In this case, they are dealing with point clouds of the sort that might be the result of structure from motion but where the original images aren’t available. Turns out it’s possible to do semantic segmentation of those clouds.

252. Towards Weakly Supervised Semantic Segmentation in 3D Graph-Structured Point Clouds of Wild Scenes
Haiyan Wang (City University of New York); Xuejian Rong (City University of New York); Liang Yang (City University of New York); YingLi Tian (City University of New York)

Realtime semantic segmentation

There’s a lot of interest in realtime techniques  which I like. A lot of it comes from the self driving car industry and all of these are tested on Cityscapes. I’m more interested it from the perspective of running on a phone, but there’s a lot of common ground and so these are well worth a closer look.

253. Fast-SCNN: Fast Semantic Segmentation Network
Rudra Poudel (Tosihiba Research Europe, Ltd.); Stephan Liwicki (Toshiba Research Europe, Ltd.); Roberto Cipolla (University of Cambridge)

259. DABNet: Depth-wise Asymmetric Bottleneck for Real-time Semantic Segmentation
Gen Li (Sungkyunkwan University); Joongkyu Kim (Sungkyunkwan University)

260. Feature Pyramid Encoding Network for Real-time Semantic Segmentation
Mengyu Liu (University of Manchester); Hujun Yin (University of Manchester)

Benchmarks are useful, but I feel that over reliance on them can essentially lead to reverse engineering the datasets. I’ve certainly noticed in my own work that networks that give stellar results on ImageNet don’t do nearly so well when images that aren’t of the sort one posts to the internet (i.e. worse, less well composed, more cluttered, worse lighting and focus etc).

I think all good benchmarks are doomed to eventually become more of a hindrance than a help because of all the focus that they draw. This isn’t to disparage the benchmarks, at all, I think it’s simply part of the cycle of research. I wonder when we’ll reach that point with Cityscapes.

Domain transformation

The key idea here is that (for object detection from a car), a data volume aligned with the ground plane and front of the car is more semantically meaningful than a 2D image. So they transform RESNet features into that cube using a simple technique and do the deep learning there. Sound idea with good results.

285. Orthographic Feature Transform for Monocular 3D Object Detection
Thomas Roddick (University of Cambridge); Alex Kendall (University of Cambridge); Roberto Cipolla (University of Cambridge)

Binary networks

Binarised networks have an appealing minimalism, especially from a hardware and wire-format compression point of view. Unfortunately they’re not differentiable. This paper makes judicious use of carefully inserted weighting factors and derivatives of effectively a blurred binary activation function to introduce differentiability.

19. Accurate and Compact Convolutional Neural Networks with Trained Binarization
Zhe Xu (City University of Hong Kong); Ray Cheung (City University of Hong Kong)

A different approach to deep features

I couldn’t decide how much I like this paper because I kept vacillating about the core idea. Then I realised that in itself makes it a good paper because it’s made me think a lot about the problem. It was very well presented and the core idea is simple and intriguing.

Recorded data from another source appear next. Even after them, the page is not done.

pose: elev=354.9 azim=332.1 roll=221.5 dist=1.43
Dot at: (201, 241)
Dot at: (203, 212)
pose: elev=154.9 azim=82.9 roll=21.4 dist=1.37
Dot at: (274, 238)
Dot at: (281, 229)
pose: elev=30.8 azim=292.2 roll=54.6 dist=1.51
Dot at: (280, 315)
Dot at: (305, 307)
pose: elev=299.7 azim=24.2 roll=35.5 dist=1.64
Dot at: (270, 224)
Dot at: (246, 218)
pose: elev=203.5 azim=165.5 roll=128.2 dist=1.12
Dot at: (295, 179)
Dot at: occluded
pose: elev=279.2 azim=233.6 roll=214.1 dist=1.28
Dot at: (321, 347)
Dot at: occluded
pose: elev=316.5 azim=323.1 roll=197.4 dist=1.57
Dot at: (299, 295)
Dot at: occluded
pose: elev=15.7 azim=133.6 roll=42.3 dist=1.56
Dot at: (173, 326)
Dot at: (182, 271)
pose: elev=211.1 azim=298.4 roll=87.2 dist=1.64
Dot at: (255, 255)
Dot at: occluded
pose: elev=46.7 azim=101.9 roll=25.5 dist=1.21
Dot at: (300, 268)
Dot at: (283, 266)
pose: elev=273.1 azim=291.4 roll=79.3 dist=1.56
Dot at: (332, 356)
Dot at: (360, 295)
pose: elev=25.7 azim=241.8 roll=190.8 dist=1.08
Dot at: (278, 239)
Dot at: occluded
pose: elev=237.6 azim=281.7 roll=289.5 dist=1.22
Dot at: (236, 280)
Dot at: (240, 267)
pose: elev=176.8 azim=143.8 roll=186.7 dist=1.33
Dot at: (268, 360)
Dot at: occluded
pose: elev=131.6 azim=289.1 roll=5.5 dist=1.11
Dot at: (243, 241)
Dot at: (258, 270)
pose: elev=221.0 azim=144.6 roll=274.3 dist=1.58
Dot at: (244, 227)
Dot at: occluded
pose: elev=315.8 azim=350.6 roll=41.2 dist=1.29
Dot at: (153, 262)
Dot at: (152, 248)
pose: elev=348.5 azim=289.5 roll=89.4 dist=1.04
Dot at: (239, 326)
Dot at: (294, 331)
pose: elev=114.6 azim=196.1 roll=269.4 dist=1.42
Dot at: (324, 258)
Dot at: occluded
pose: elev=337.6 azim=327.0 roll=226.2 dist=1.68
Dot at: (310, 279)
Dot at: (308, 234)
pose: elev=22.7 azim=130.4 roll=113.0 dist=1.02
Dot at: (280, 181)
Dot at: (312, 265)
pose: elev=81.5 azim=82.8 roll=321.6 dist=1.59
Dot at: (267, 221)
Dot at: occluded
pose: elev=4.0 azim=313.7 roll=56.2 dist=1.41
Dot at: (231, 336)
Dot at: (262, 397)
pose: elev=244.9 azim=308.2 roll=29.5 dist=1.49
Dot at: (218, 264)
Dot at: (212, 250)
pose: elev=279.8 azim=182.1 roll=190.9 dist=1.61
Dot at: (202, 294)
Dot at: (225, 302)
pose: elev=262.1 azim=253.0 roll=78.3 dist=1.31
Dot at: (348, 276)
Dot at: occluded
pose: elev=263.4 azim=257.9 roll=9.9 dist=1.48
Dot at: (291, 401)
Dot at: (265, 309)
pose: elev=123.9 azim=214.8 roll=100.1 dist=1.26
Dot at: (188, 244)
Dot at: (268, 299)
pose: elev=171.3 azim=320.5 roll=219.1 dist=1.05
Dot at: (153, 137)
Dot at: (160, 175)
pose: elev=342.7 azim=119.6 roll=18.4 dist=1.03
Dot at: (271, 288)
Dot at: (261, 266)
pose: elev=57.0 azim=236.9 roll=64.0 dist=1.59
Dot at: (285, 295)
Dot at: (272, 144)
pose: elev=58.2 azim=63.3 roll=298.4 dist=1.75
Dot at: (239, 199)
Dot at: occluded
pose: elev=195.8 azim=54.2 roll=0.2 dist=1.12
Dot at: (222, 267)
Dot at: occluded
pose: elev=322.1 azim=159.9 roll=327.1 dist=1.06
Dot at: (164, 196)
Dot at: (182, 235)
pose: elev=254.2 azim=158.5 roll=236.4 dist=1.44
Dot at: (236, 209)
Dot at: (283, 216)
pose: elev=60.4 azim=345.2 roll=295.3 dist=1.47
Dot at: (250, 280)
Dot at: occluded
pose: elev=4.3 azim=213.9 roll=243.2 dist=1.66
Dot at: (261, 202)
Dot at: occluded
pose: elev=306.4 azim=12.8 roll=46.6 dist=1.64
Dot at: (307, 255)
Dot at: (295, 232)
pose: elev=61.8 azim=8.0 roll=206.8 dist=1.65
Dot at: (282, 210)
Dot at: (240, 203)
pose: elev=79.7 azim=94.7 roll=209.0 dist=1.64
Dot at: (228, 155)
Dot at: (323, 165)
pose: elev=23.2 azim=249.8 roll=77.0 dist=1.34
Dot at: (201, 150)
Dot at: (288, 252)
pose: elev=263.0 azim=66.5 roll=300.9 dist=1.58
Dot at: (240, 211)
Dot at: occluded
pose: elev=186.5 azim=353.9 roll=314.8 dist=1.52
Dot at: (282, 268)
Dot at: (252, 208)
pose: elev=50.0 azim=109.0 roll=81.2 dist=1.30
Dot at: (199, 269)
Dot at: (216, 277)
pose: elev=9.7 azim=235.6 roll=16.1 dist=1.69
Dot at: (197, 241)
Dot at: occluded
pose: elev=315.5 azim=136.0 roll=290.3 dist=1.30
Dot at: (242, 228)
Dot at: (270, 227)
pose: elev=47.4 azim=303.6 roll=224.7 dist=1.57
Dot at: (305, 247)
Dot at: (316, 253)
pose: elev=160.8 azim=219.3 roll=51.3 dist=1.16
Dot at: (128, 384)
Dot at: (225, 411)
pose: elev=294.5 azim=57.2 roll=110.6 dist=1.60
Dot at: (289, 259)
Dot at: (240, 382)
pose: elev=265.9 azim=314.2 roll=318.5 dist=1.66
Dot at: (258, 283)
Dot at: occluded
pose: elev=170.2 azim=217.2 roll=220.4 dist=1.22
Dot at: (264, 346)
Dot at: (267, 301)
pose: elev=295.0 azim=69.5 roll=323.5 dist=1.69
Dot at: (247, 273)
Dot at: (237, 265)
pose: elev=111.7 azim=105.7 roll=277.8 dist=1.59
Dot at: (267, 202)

32. Matching Features without Descriptors: Implicitly Matched Interest Points
Titus Cieslewski (University of Zurich & ETH Zurich); Michael Bloesch (Deepmind); Davide Scaramuzza (University of Zurich & ETH Zurich)

I like that the features are defined purely by matchability and localisation. I also like that they do not have to do things like have precisely (or at most one) feature per 8×8 (etc) window of the image, and they have a simple structure without auxiliary losses, and an overall simple training procedure.

This is also one of the things I like about BMVC: the results presented in the paper don’t present it as the new leading feature detector, in fact it’s not even near the top of the pack of the ones they compare to. However they’re tackling it in a new and interesting way and I there is a great deal of value in such ideas being shared and discussed even if they’re not (yet?) as good as the competitors.